The neuronal doctrine states that the neuron is the structural and functional unit of the nervous system. Neurons are individual cells, which are not continuous to other neurons. The neuron has three parts: the dendrites, the soma and the axon. Conduction takes place in the direction from dendrites to soma, to the end of the axon. Dendrites increases the surface area and receive inputs. The axon carries information over long distances. The initial segment is called the hillock, this is the origin of action potentials. Axons are covered by myelin to improve conduction. There are gaps between myelin sheath which allow salutatory conduction. The axon terminals are where neurotransmitter are released from the presynaptic neuron to the postsynaptic neuron.
Dendritic spines are protrusions from the stalk of a dendrite that synapses with a single axon. Spines have a bulbous head and thin neck. There are two types of transport. Firstly, retrograde transport. This is transport from axon terminals to the cell body, mediated by dyneins. This sort of transport takes place for transport of viruses, toxins and growth factors. Next, there is anterograde transport, this is from the soma to the axon terminals. It is mediated by kinesins. Anterograde transport can be fast and slow transport.
Motor neuron disease (ALS) is a disease resulting from inhibition of axonal transport. Inhibition leads to loss of function, loss of synapses and therefore voluntary muscles waste away.
Synaptosomes are plasma membrane enclosed structures derived from synapses. It is a controversial topic but it is believed that they contain proteins and machinery that promote protein synthesis, for example ribosomes and mRNA.
Neuronal activity regulates both translation and protein targeting. Dendritically translated genes include: calcium signally related proteins (for example alpha-CaMKII), cytokine proteins (for example MAP2), and receptors (for example NMDA receptors.) Synaptic stimulation may globally upregulate translation, recruit translation of specific mRNAs and suppress translation.
Microglia are described as scavengers, they find foreign materials, damaged cells and apotopic cells and activate phagocytes. Astrocytes are glial cells that mop up transmitter and correct the ionic environment.
Glial fibrillary acidic protein is a marker for glial cells. It is an intermediate filament protein found inside the glial cells. Exosomes are extracellular vesicles that are released from cells.

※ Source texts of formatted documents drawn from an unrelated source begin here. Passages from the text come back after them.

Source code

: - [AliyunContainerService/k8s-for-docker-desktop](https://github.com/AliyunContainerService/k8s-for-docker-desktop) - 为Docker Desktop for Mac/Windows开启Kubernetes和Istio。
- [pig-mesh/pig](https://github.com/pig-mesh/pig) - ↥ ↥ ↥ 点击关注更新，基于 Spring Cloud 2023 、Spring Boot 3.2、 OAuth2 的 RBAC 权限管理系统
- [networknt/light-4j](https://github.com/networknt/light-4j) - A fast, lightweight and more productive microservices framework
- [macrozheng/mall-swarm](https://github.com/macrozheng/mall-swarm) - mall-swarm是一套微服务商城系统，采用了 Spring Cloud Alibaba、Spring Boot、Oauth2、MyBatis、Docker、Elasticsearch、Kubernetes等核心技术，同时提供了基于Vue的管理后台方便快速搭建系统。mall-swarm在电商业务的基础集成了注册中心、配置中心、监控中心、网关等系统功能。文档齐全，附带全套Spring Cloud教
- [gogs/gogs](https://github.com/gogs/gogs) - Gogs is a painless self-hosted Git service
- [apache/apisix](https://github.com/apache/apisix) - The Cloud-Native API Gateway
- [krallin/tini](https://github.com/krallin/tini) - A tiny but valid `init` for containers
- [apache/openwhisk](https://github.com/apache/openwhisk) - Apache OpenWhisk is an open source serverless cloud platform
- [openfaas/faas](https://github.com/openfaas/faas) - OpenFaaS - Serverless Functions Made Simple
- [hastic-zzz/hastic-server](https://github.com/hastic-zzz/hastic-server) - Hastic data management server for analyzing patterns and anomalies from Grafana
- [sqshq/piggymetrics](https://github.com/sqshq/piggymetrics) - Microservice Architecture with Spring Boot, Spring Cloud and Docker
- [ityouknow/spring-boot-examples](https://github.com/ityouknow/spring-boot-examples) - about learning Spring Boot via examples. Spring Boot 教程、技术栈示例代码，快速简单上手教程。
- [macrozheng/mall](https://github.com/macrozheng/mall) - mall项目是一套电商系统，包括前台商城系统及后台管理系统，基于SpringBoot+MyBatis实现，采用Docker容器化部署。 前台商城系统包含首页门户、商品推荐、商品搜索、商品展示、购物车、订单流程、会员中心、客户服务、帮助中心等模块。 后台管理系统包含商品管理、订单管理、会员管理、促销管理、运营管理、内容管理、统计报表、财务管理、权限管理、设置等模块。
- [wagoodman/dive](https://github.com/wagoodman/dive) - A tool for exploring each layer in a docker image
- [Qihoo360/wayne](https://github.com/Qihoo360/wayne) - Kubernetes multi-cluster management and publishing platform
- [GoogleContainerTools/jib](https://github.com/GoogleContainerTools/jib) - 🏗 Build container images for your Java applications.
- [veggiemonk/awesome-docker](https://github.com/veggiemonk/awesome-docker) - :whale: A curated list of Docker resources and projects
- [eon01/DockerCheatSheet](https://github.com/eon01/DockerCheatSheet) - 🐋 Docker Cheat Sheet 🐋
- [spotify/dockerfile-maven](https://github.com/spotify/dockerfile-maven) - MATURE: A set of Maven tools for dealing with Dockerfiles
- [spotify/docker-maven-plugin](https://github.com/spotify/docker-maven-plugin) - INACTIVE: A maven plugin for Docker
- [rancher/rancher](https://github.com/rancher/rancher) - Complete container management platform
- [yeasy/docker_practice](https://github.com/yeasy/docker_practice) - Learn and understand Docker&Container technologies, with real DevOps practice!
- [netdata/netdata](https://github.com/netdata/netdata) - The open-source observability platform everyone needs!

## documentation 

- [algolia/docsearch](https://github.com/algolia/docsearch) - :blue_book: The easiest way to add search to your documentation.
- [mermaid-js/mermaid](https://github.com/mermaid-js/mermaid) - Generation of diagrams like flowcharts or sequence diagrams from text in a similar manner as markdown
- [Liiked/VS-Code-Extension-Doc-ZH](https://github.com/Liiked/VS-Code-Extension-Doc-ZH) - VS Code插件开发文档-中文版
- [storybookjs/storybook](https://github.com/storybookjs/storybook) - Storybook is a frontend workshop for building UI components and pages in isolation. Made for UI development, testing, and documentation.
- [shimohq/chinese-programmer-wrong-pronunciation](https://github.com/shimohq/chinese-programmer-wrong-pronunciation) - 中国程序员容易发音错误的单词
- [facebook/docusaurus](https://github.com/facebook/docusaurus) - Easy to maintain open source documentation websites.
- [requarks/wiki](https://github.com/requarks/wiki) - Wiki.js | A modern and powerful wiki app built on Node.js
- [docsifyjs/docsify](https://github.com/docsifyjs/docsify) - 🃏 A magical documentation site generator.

As previously mentioned, myelin surrounds the axons forming a supportive, insulating layer that allows salutatory conduction. This is the fast firing of action potentials at the nodes of Ranvier (gaps). Myelin speeds up conduction by 10 times and occupies 100th of the space. Large plasma membrane sheets are spirally wrapped (forming intraperiod lines) and then compacted (forming intracellular dense lines.) Initial tucking under of sheets is completed by adhesion molecules. The central nervous system and peripheral nervous system use slightly different proteins for adhesion. The CNS uses Proteolipid protein (PLP), which is a transmembrane protein that interacts with PLP on adjacent major dense lines. Myelin basic protein (MBP) is found in the extracellular space (intraperiod lines), it is highly charged. MBP is found in the peripheral nervous system too. Rather than PLP, the PNS has protein zero, which acts like PLP. Mutations in these proteins can cause disease. For example, multiple sclerosis. Myelin associated glycoprotein is another protein that has repeat structures of either immunoglobulin or fibronectin. MAG is necessary for initial tucking under of myelin sheath.